Ruby hash default value behavior

Solution 1:

The other answers seem to indicate that the difference in behavior is due to Integers being immutable and Arrays being mutable. But that is misleading. The difference is not that the creator of Ruby decided to make one immutable and the other mutable. The difference is that you, the programmer decided to mutate one but not the other.

The question is not whether Arrays are mutable, the question is whether you mutate it.

You can get both the behaviors you see above, just by using Arrays. Observe:

One default Array with mutation

hsh = Hash.new([])

hsh[:one] << 'one'
hsh[:two] << 'two'

hsh[:nonexistent]
# => ['one', 'two']
# Because we mutated the default value, nonexistent keys return the changed value

hsh
# => {}
# But we never mutated the hash itself, therefore it is still empty!

One default Array without mutation

hsh = Hash.new([])

hsh[:one] += ['one']
hsh[:two] += ['two']
# This is syntactic sugar for hsh[:two] = hsh[:two] + ['two']

hsh[:nonexistant]
# => []
# We didn't mutate the default value, it is still an empty array

hsh
# => { :one => ['one'], :two => ['two'] }
# This time, we *did* mutate the hash.

A new, different Array every time with mutation

hsh = Hash.new { [] }
# This time, instead of a default *value*, we use a default *block*

hsh[:one] << 'one'
hsh[:two] << 'two'

hsh[:nonexistent]
# => []
# We *did* mutate the default value, but it was a fresh one every time.

hsh
# => {}
# But we never mutated the hash itself, therefore it is still empty!


hsh = Hash.new {|hsh, key| hsh[key] = [] }
# This time, instead of a default *value*, we use a default *block*
# And the block not only *returns* the default value, it also *assigns* it

hsh[:one] << 'one'
hsh[:two] << 'two'

hsh[:nonexistent]
# => []
# We *did* mutate the default value, but it was a fresh one every time.

hsh
# => { :one => ['one'], :two => ['two'], :nonexistent => [] }

Solution 2:

It is because Array in Ruby is mutable object, so you can change it internal state, but Fixnum isn't mutable.
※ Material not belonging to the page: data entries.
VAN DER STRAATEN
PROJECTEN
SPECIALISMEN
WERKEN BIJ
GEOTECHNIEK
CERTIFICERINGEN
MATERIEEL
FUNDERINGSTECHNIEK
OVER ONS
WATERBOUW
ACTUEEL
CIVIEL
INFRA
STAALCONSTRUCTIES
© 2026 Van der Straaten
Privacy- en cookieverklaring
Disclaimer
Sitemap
So when you increment value using += internally it get that (assume that i is our reference to Fixnum object):

  1. get object referenced by i
  2. get it internal value (lets name it raw_tmp)
  3. create new object that internal value is raw_tmp + 1
  4. assign reference to created object to i

So as you can see, we created new object, and i reference now to something different than at the beginning.
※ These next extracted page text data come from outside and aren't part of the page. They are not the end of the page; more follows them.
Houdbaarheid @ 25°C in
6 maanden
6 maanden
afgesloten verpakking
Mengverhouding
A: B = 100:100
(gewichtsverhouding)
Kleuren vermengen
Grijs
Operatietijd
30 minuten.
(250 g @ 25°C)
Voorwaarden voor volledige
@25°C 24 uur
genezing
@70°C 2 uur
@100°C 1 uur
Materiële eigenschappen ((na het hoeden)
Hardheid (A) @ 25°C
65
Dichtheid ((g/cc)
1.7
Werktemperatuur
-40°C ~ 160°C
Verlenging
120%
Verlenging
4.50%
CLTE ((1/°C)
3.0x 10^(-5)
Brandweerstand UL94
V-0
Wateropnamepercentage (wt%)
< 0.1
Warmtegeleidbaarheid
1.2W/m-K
In the other hand, when we use Array#<< it works that way:

  1. get object referenced by arr
  2. to it's internal state append given element

So as you can see it is much simpler, but it can cause some bugs. One of them you have in your question, another one is thread race when booth are trying simultaneously append 2 or more elements. Sometimes you can end with only some of them and with thrashes in memory, when you use += on arrays too, you will get rid of both of these problems (or at least minimise impact).